Document section:
'''
The common jingle shell (Anomia ephippium) is easy to identify, but maybe not from a distance. While walking along the shoreline, spotting a black shell could mean you’ve found just about anything. Any shell can end up turning dark gray or black in color if the conditions are right.
On my latest visit to the beach, I gathered some jingle shells, of which most were black, as you can see in my photo. One is somewhat silver, and another has bits of lighter tan, which means it still retains some of it’s original color.
But jingle shells don’t start out as black. Just like the lightning whelk below, shells turn black because of sea and sand conditions. According to a comment left on another blog, The Ocracoke Island Journal, shells that have been washed into a low oxygen area will turn black due to the presence of iron sulfide. Click the link to see photos of an impressive collection of shells that were washed up on the beach after Hurricane Irene, many of which are black in color. Scroll down the page to read the comment about black seashells.
Jingle shells can be orange, yellow, white or off white, and gray. Because of the coloring and their flat shiny surface they are sometimes called “Mermaid’s toenails”. Once you hold a jingle shell, the difference between it and other shells is readily apparent. It’s a bivalve, but there is nothing to suggest it was attached to anther piece. The shell is irregular and somewhat flattened. They are rarely over 2 inches across in size.
'''
Supplied records:
'''
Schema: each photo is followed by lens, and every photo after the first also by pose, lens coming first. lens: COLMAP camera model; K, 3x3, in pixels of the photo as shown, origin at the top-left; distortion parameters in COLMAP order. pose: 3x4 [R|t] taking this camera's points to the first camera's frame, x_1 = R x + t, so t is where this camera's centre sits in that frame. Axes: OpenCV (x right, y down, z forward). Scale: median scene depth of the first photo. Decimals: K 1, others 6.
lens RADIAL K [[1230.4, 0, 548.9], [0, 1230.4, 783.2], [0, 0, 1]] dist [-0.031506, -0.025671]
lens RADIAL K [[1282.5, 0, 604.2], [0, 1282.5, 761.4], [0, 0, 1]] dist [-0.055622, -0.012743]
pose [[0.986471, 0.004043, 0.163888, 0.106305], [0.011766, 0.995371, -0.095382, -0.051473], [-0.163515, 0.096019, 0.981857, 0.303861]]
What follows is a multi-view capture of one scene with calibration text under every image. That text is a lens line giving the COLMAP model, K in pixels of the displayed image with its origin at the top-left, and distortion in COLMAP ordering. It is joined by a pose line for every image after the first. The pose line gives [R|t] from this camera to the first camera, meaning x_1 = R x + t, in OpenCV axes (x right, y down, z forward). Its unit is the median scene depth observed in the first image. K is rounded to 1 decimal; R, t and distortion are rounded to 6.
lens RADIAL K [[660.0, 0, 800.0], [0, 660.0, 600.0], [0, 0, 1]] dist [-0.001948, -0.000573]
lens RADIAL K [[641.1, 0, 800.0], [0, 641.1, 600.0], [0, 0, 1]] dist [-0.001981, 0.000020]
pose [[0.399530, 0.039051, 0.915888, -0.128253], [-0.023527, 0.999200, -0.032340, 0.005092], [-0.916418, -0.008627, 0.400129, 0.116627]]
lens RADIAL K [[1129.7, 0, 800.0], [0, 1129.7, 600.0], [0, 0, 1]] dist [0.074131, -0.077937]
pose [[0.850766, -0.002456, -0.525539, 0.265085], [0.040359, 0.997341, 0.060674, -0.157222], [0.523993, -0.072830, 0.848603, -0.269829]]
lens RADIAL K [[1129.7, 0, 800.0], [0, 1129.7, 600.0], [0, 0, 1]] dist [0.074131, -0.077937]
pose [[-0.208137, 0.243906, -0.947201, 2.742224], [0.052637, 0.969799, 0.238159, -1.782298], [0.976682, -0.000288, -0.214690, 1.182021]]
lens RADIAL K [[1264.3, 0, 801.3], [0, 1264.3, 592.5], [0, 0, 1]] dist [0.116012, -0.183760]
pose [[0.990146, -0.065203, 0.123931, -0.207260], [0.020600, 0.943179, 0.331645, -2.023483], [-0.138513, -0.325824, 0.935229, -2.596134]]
'''
Check your understanding:
#1 In the text on jingle shells, what causes shells washed into a low oxygen area to turn black?
#2 Pick up the text on jingle shells after its last sentence and carry it further.

Answers to the exercises:
#1 The presence of iron sulfide.

#2
In fact I did collect quite a few black shells that day. I’m not really sure what that black one is in the photo below. It was too thick to be a jingle shell, but had the right shape.
This piece of a whelk and the pointed bit of shell caught my eye also because of the unusual dark color. I have decided it is a Lightning Whelk. It is my best guess as the other side looks like the opening would be on the left.
I don’t think it’s rare to find a black seashell, but the shell was washed up from a place that had the right conditions to turn it into this, from it’s natural beautiful state.
5 thoughts on “The Mermaid’s Toenails Turned Black”
That really dark one you couldnt identify looks like the top part of an oyster shell!!! I have one that looks just like that, but white. really beautiful pieces, especially once they get that smooth beach-glass finish from tumbling in the surf 😀
Thanks Cas, I think you are correct. We do have lots of oyster shells around here and the bumps have probably worn off. Thank you for the help!
Would a black seashell turn back to its original color if reexposed to oxygen?
From my experience, I would say no. I have collected quite a few black shells, which have remained black. But I do love your question! If you ever find out differently, please let me know.